Not long after the US arrested Nicolás Maduro in Venezuela, you did a monologue and you said that the US, a rich country, needs serious men to run it, people who are wise and understand interests, not volatile, silly, emotionally incontinent people.

In light of the way this war has been launched, given the lack of coherent messaging as you described it, the apparent lack of a plan to get out of Iran, do you think we have serious men making wise decisions in the White House?

Of course, we don’t see wise decisions.

I think Venezuela, I think the war in Ukraine, I think all of these build on each other, but I think that the Venezuela operation prepared us for what happened in Iran. It sent the message that you can bring about regime change almost for free. And as we learn in five weeks, that is not possible in Iran, and the consequences are potentially catastrophic.

I don’t think anyone paying close attention has slept well in the last month. I wish I could say, Okay, we made our point and we killed their religious leader. And somehow that’s virtuous, I think. And that’s a win and we’re leaving.

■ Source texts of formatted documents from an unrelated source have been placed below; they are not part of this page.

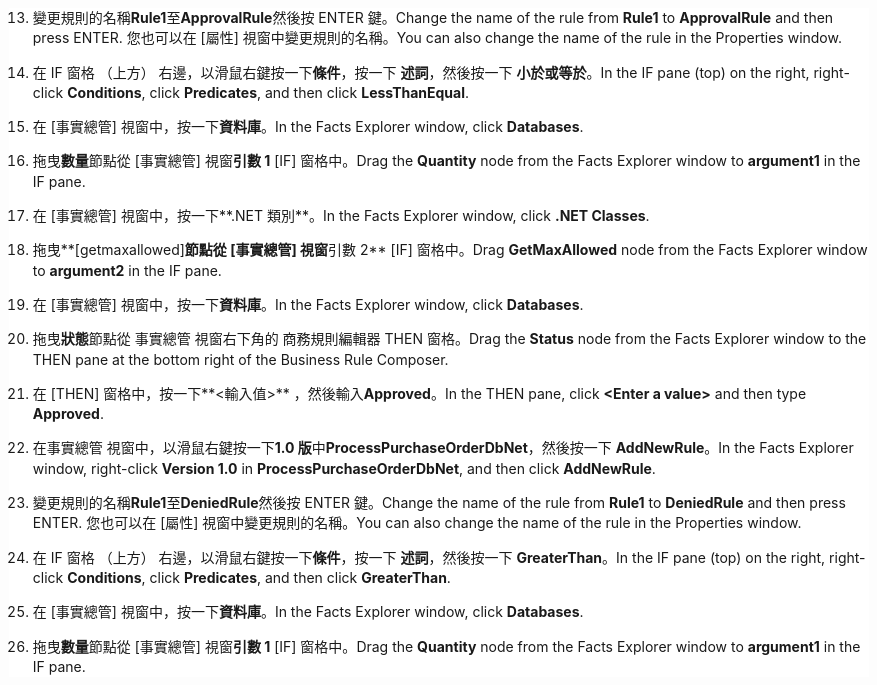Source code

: 13. <span data-ttu-id="347e0-190">變更規則的名稱**Rule1**至**ApprovalRule**然後按 ENTER 鍵。</span><span class="sxs-lookup"><span data-stu-id="347e0-190">Change the name of the rule from **Rule1** to **ApprovalRule** and then press ENTER.</span></span> <span data-ttu-id="347e0-191">您也可以在 [屬性] 視窗中變更規則的名稱。</span><span class="sxs-lookup"><span data-stu-id="347e0-191">You can also change the name of the rule in the Properties window.</span></span>  
  
14. <span data-ttu-id="347e0-192">在 IF 窗格 （上方） 右邊，以滑鼠右鍵按一下**條件**，按一下 **述詞**，然後按一下 **小於或等於**。</span><span class="sxs-lookup"><span data-stu-id="347e0-192">In the IF pane (top) on the right, right-click **Conditions**, click **Predicates**, and then click **LessThanEqual**.</span></span>  
  
15. <span data-ttu-id="347e0-193">在 [事實總管] 視窗中，按一下**資料庫**。</span><span class="sxs-lookup"><span data-stu-id="347e0-193">In the Facts Explorer window, click **Databases**.</span></span>  
  
16. <span data-ttu-id="347e0-194">拖曳**數量**節點從 [事實總管] 視窗**引數 1** [IF] 窗格中。</span><span class="sxs-lookup"><span data-stu-id="347e0-194">Drag the **Quantity** node from the Facts Explorer window to **argument1** in the IF pane.</span></span>  
  
17. <span data-ttu-id="347e0-195">在 [事實總管] 視窗中，按一下**.NET 類別**。</span><span class="sxs-lookup"><span data-stu-id="347e0-195">In the Facts Explorer window, click **.NET Classes**.</span></span>  
  
18. <span data-ttu-id="347e0-196">拖曳**[getmaxallowed]**節點從 [事實總管] 視窗**引數 2** [IF] 窗格中。</span><span class="sxs-lookup"><span data-stu-id="347e0-196">Drag **GetMaxAllowed** node from the Facts Explorer window to **argument2** in the IF pane.</span></span>  
  
19. <span data-ttu-id="347e0-197">在 [事實總管] 視窗中，按一下**資料庫**。</span><span class="sxs-lookup"><span data-stu-id="347e0-197">In the Facts Explorer window, click **Databases**.</span></span>  
  
20. <span data-ttu-id="347e0-198">拖曳**狀態**節點從 事實總管 視窗右下角的 商務規則編輯器 THEN 窗格。</span><span class="sxs-lookup"><span data-stu-id="347e0-198">Drag the **Status** node from the Facts Explorer window to the THEN pane at the bottom right of the Business Rule Composer.</span></span>  
  
21. <span data-ttu-id="347e0-199">在 [THEN] 窗格中，按一下**\<輸入值\>** ，然後輸入**Approved**。</span><span class="sxs-lookup"><span data-stu-id="347e0-199">In the THEN pane, click **\<Enter a value\>** and then type **Approved**.</span></span>  
  
22. <span data-ttu-id="347e0-200">在事實總管 視窗中，以滑鼠右鍵按一下**1.0 版**中**ProcessPurchaseOrderDbNet**，然後按一下  **AddNewRule**。</span><span class="sxs-lookup"><span data-stu-id="347e0-200">In the Facts Explorer window, right-click **Version 1.0** in **ProcessPurchaseOrderDbNet**, and then click **AddNewRule**.</span></span>  
  
23. <span data-ttu-id="347e0-201">變更規則的名稱**Rule1**至**DeniedRule**然後按 ENTER 鍵。</span><span class="sxs-lookup"><span data-stu-id="347e0-201">Change the name of the rule from **Rule1** to **DeniedRule** and then press ENTER.</span></span> <span data-ttu-id="347e0-202">您也可以在 [屬性] 視窗中變更規則的名稱。</span><span class="sxs-lookup"><span data-stu-id="347e0-202">You can also change the name of the rule in the Properties window.</span></span>  
  
24. <span data-ttu-id="347e0-203">在 IF 窗格 （上方） 右邊，以滑鼠右鍵按一下**條件**，按一下 **述詞**，然後按一下  **GreaterThan**。</span><span class="sxs-lookup"><span data-stu-id="347e0-203">In the IF pane (top) on the right, right-click **Conditions**, click **Predicates**, and then click **GreaterThan**.</span></span>  
  
25. <span data-ttu-id="347e0-204">在 [事實總管] 視窗中，按一下**資料庫**。</span><span class="sxs-lookup"><span data-stu-id="347e0-204">In the Facts Explorer window, click **Databases**.</span></span>  
  
26. <span data-ttu-id="347e0-205">拖曳**數量**節點從 [事實總管] 視窗**引數 1** [IF] 窗格中。</span><span class="sxs-lookup"><span data-stu-id="347e0-205">Drag the **Quantity** node from the Facts Explorer window to **argument1** in the IF pane.</span></span>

As an American, I would like to see that because I want to get out of this with as little damage as possible, but I don’t see how you can do that without leaving Iran stronger than it was in real terms. They have no navy, they have no air force – fine, but they control 20 percent of the world’s energy. How does that not make them stronger than they were in February?

You figure it out in moments like this. Who can think clearly, who can accept unfortunate truths, digest them and make wise decisions based on them or who retreats into fantasy?

Who do you see doing this? The former. In the White House. In the administration.

I don’t know. I went to see the president in person three times in the month before that and made the case – not too different from the case I just made to you. And in the end it had no effect.

I haven’t been in contact with the president since then, so I don’t know. But I do think there are people, I know there are people in the White House who may disagree with me on all kinds of issues, but they want to do the best for the country. They are not crazy. And I’m sure they give, I hope they give good advice. But the question at this point is how do you get out of this?

It is not easy. This only happened in 2003. I was there, both in Washington and in Iraq in its aftermath. And it shocks me that we’re doing this thing again, especially under a president who understood exactly what happened in 2003, ran all three elections against a war in Iraq, because he was stupid. He was the only Republican who campaigned against the war in Iraq. That’s why he won the nomination, in my opinion, in 2016.

It’s unbelievable to me that the president who knew, and said he knew over and over and over again that it was wrong, that he just did the same thing.